Required work: Pictures must be left out. Retype exactly the lines from the one containing "focal_mm: 5.9" through the last line of the records below.

Input for this task:
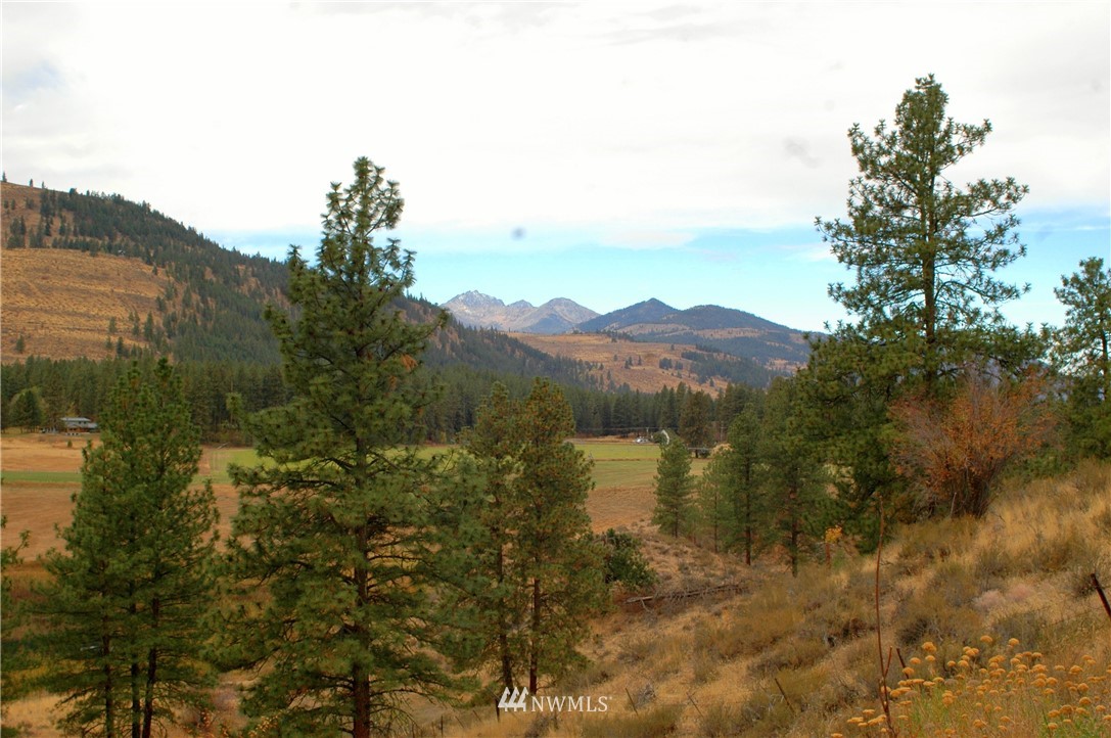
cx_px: 556
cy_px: 369
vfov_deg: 31.8
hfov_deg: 46.4
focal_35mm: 42
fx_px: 1295
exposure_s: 1/250
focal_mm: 28
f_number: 8
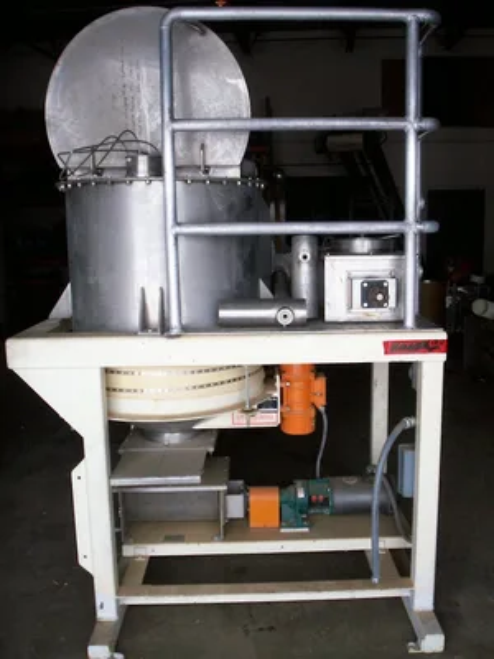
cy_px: 330
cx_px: 247
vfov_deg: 51.4
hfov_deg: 39.7
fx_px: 685
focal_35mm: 36
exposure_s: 1/84.1
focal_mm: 5.9
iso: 100
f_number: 4.5
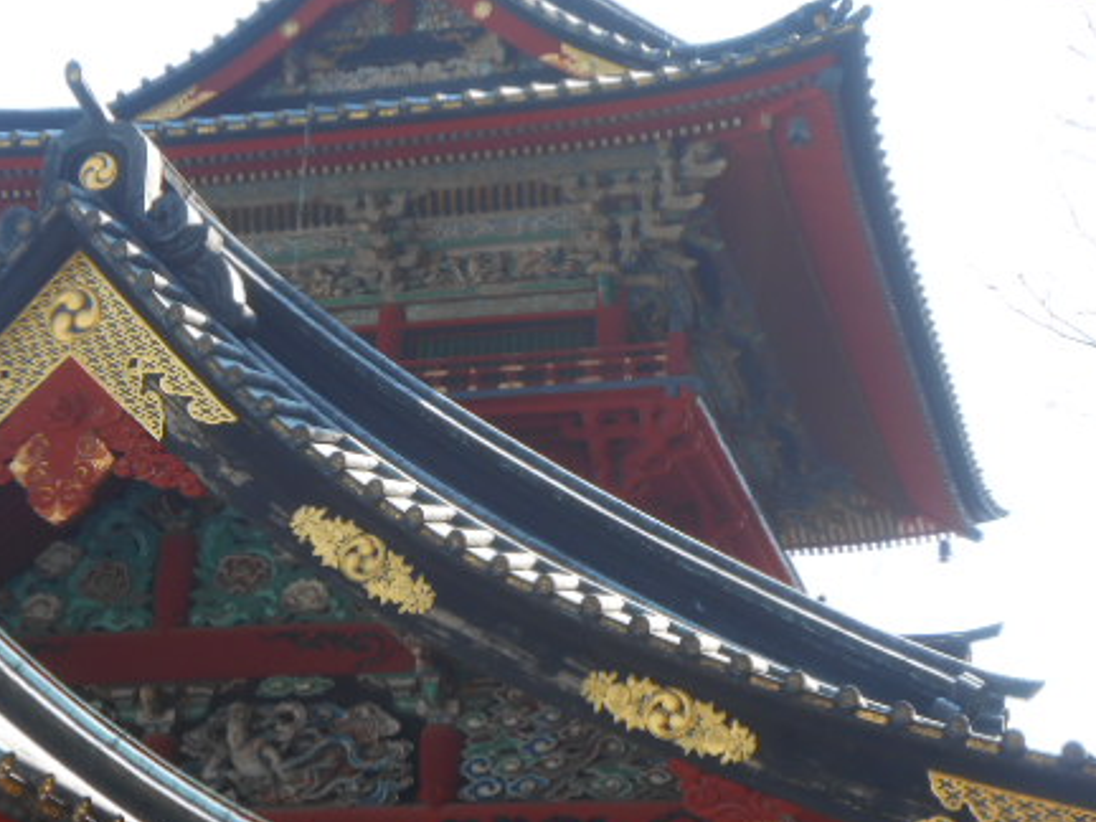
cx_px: 396
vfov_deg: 17.8
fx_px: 2628
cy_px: 434
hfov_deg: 23.5
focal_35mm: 83
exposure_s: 1/80
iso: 80
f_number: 5.2
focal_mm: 10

Answer section:
focal_mm: 5.9
iso: 100
f_number: 4.5
cx_px: 396
vfov_deg: 17.8
fx_px: 2628
cy_px: 434
hfov_deg: 23.5
focal_35mm: 83
exposure_s: 1/80
iso: 80
f_number: 5.2
focal_mm: 10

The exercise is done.